ニヤニヤするサッチを尻目に、自分の部屋に足を向ける。そうか、もしかしたら俺の弟になるかもしれないのか。モビーでようやく兄貴らしく振る舞える相手ができるなら、それも悪くないな。なんてちょっと考えてしまった。




部屋のドアを足で開け、自分のベッドにこいつをそっと置く。男は少し唸ったが、どうやらまだ起きる気は無いらしい。ベッド脇に両肘をついて、寝ているのをいいことにじろじろと観察してみる。

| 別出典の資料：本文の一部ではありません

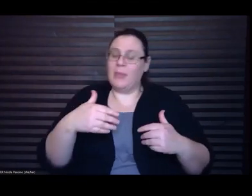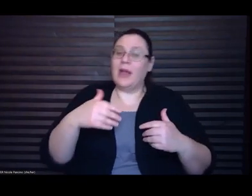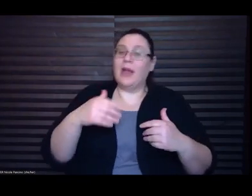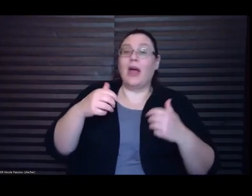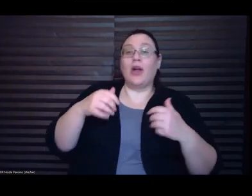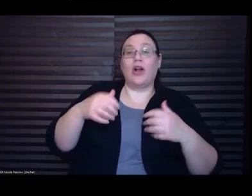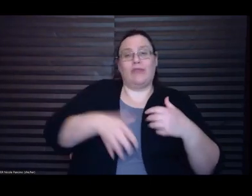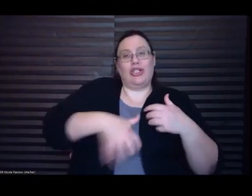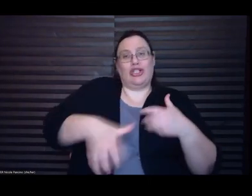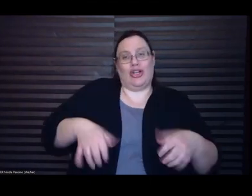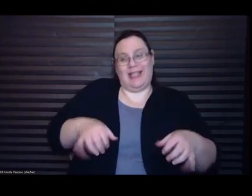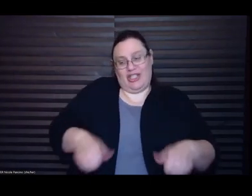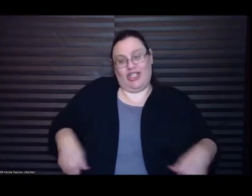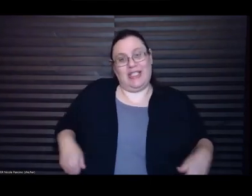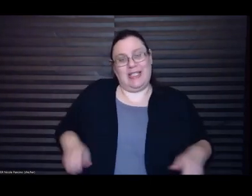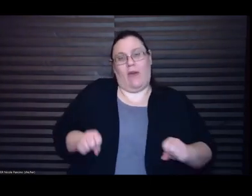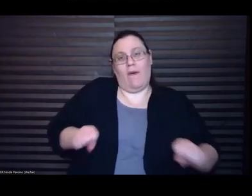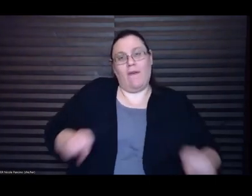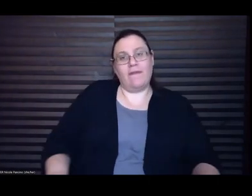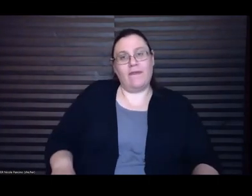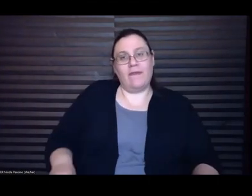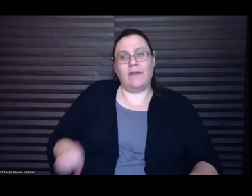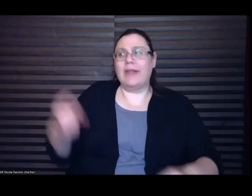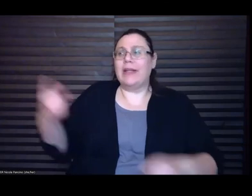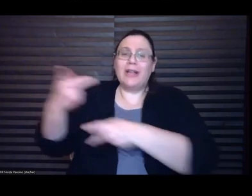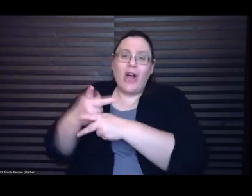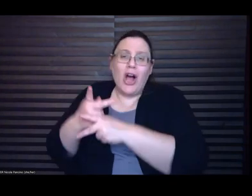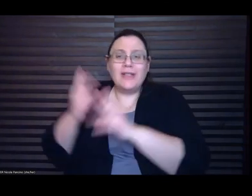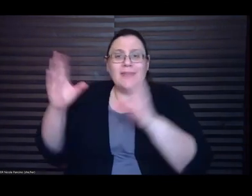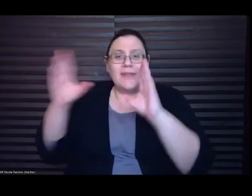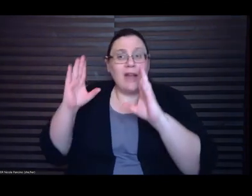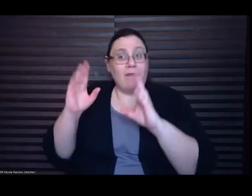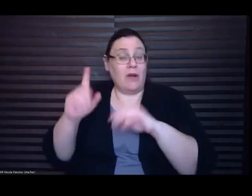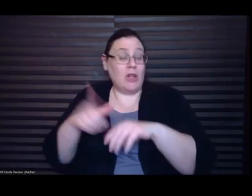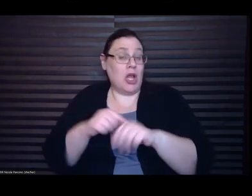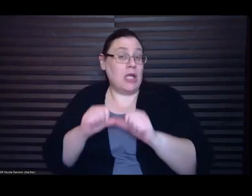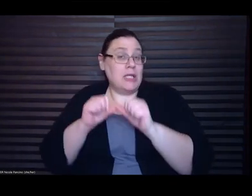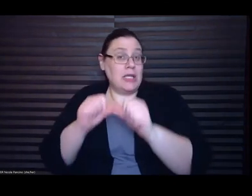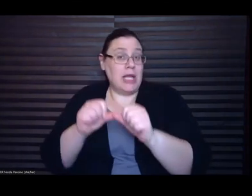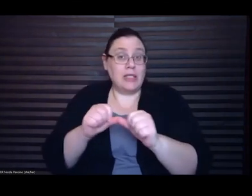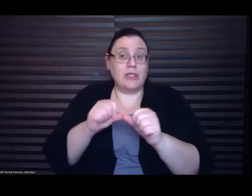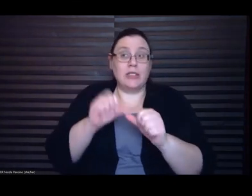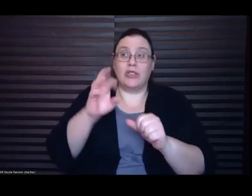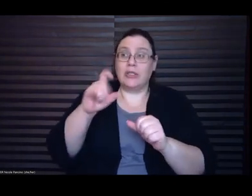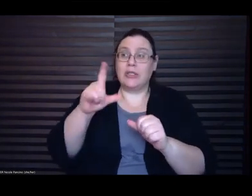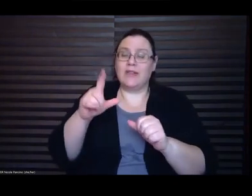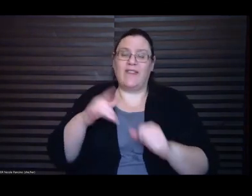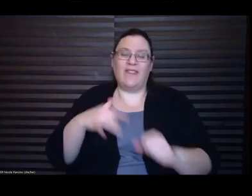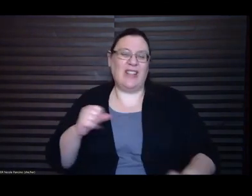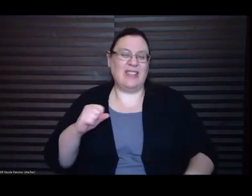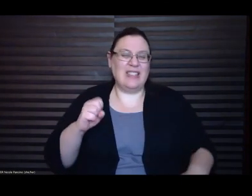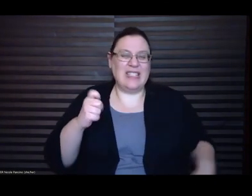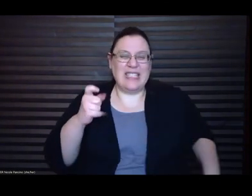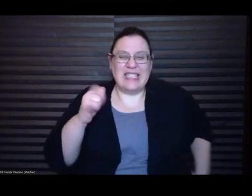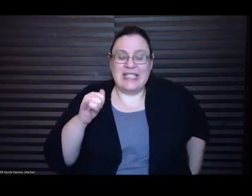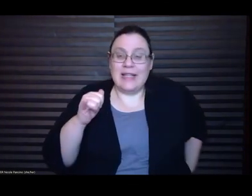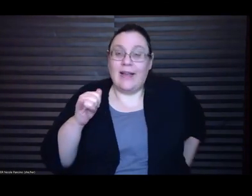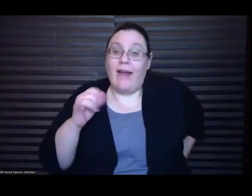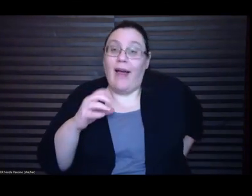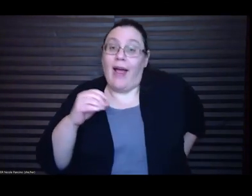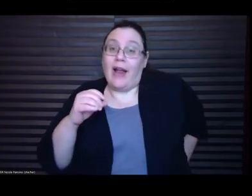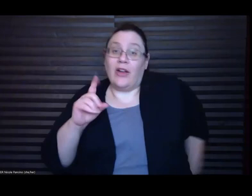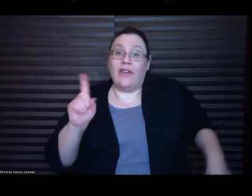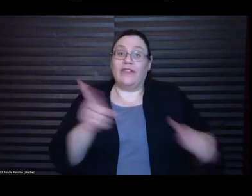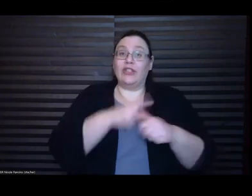as long as it lasted, Crystal had felt deeply sexy and, for the first time in seven months, unburdened. Only at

抱き上げて思ったけど、身長は俺と同じ位だが体は少し軽かった。でも細っこいくせに筋肉もついてるし、もしかしたらけっこう強いのかも。腰には小太刀が二本指してある。これが武器か、手合わせしてぇなあ。
顔にかかった長い前髪を手で払いのける。うん、やっぱり綺麗な顔。まつ毛も長いし。そう思いながら血や泥でごわごわになった髪を梳くと、不意にその手を掴まれた。細い指は少しひやりとしていて、何故かどきりとしてしまう。
起きたのかな、なんて思ったけど、男は俺の指をぎゅっと握りすやすやと寝息を立てている。子供みてぇだな。小さい頃のルフィと同じことをしていて、思わず笑ってしまう。
そのうち俺の体温がうつったのか、ぽかぽかとしてきた指先に少し安心した。




…しかし、どうして、寝ている奴の隣にいるとこっちまで眠くなるんだろう。まあ、今日の仕事は済ませたし、少しくらいならいいか。と男に手を握られたまま、俺もベッドに顔を伏せた。